Jesus makes the hated, culturally impure and heretical Samaritan into the hero.  In spite of how he is viewed by his listeners he is the one in whom the image of God shines brightly. How do we know?  Courage, compassion, goodness poor from him, unsolicited and spontaneously.  His heart opens as well as his purse to this man who was an enemy of his people.  That didn’t matter.  The true servant of God acknowledges the insignificance of external hindrances and acts without regard to them.

The true self, the image is free and unencumbered by anything. A true believer Jesus says is like the Spirit and the wind “blows where it wills.”  Utterly liberated from the things that hinder most of us - our past, our sins, our fears, our desires and the whole plethora of things that condition us from our youth up – the Samaritan does the work of God.  When we experience this unmitigated freedom, we know that the Spirit of God is moving in us.  When we feel ourselves constricted and unable to respond with compassion, we know that the false self is leading the way.

Fr. Alexander Elchaninov boldly defined Orthodoxy as “the element of absolute freedom” echoing in some sense the words of St. Paul in in Titus, “To the pure, all things are pure, but to those who are corrupted and do not believe, nothing is pure. In fact, both their minds and consciences are corrupted.”  The true self knows that everything is good and to live is holy. The false self sees only impurity.

Those who have learned how to connect with the image of God within experience freedom from judgment, from convention, from law. They are creative and courageous and compassionate and their compassion flows without hindrance both outside of them and inside of them.  “Out of such flow rivers of living water.” They are invariably joyful people and treat all, including themselves, with lovingkindness.  Titles and awards and degrees and wealth and the respect of the world mean nothing to them for they are aware that their names are written in heaven.

Perhaps this is the key.
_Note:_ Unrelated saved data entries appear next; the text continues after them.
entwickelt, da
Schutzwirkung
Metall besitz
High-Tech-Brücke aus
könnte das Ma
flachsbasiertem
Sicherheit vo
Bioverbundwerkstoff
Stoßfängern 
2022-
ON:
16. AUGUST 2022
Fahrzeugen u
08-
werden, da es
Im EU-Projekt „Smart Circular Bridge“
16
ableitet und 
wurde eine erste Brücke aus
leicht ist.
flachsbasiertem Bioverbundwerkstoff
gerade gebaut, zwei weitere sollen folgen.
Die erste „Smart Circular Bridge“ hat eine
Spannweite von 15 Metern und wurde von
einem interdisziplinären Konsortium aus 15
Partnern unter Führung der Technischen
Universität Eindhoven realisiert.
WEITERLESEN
Do we dare to believe that our names too are written in heaven? Do we dare to allow ourselves to fully embrace the truth that God loves us without condition demanding and asking nothing of us but to be open to receive his love?  Do we realize that there is nothing we need to do except be open for salvation is a gift from God given freely?  We do not need to rejoice in what good we have done in the past we only need to open our eyes and see with sacred mindfulness all that God is doing right now, at this present moment, to have an infinity of things to make us glad.
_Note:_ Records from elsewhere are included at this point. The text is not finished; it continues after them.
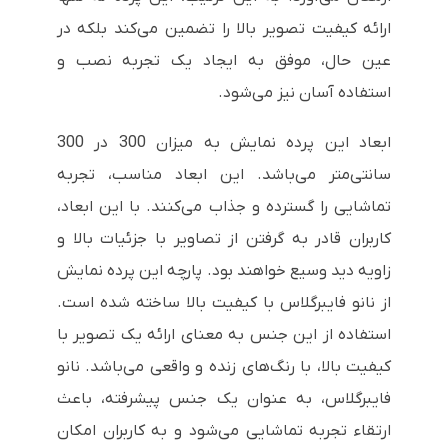
ارائه کیفیت تصویر بالا را تضمین می‌کند بلکه در
عین حال، موفق به ایجاد یک تجربه نصب و
استفاده آسان نیز می‌شود.
ابعاد این پرده نمایش به میزان 300 در 300
سانتی‌متر می‌باشد. این ابعاد مناسب، تجربه
تماشایی را گسترده و جذاب می‌کنند. با این ابعاد،
کاربران قادر به گرفتن از تصاویر با جزئیات بالا و
زاویه دید وسیع خواهند بود. پارچه این پرده نمایش
از نانو فایبرگلاس با کیفیت بالا ساخته شده است.
استفاده از این جنس به معنای ارائه یک تصویر با
کیفیت بالا، با رنگ‌های زنده و واقعی می‌باشد. نانو
فایبرگلاس، به عنوان یک جنس پیشرفته، باعث
ارتقاء تجربه تماشایی می‌شود و به کاربران امکان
If we know this and put away all the nonsense about being worthy, which is, you know, utter nonsense, then we are able to rejoice not in anything we have done, but in all that God has done.  Then we are free. Then the truth of who we are will flow from us like living water and we will be able to respond at every present moment to the need of that moment in whatever form it appears.

This is what Jesus wanted for his disciples and that is why he corrected them so quickly before they could descend any deeper into falseness.  Just as the God who can be thought or imagined is not the God who is; the self constructed of thoughts is not the true self.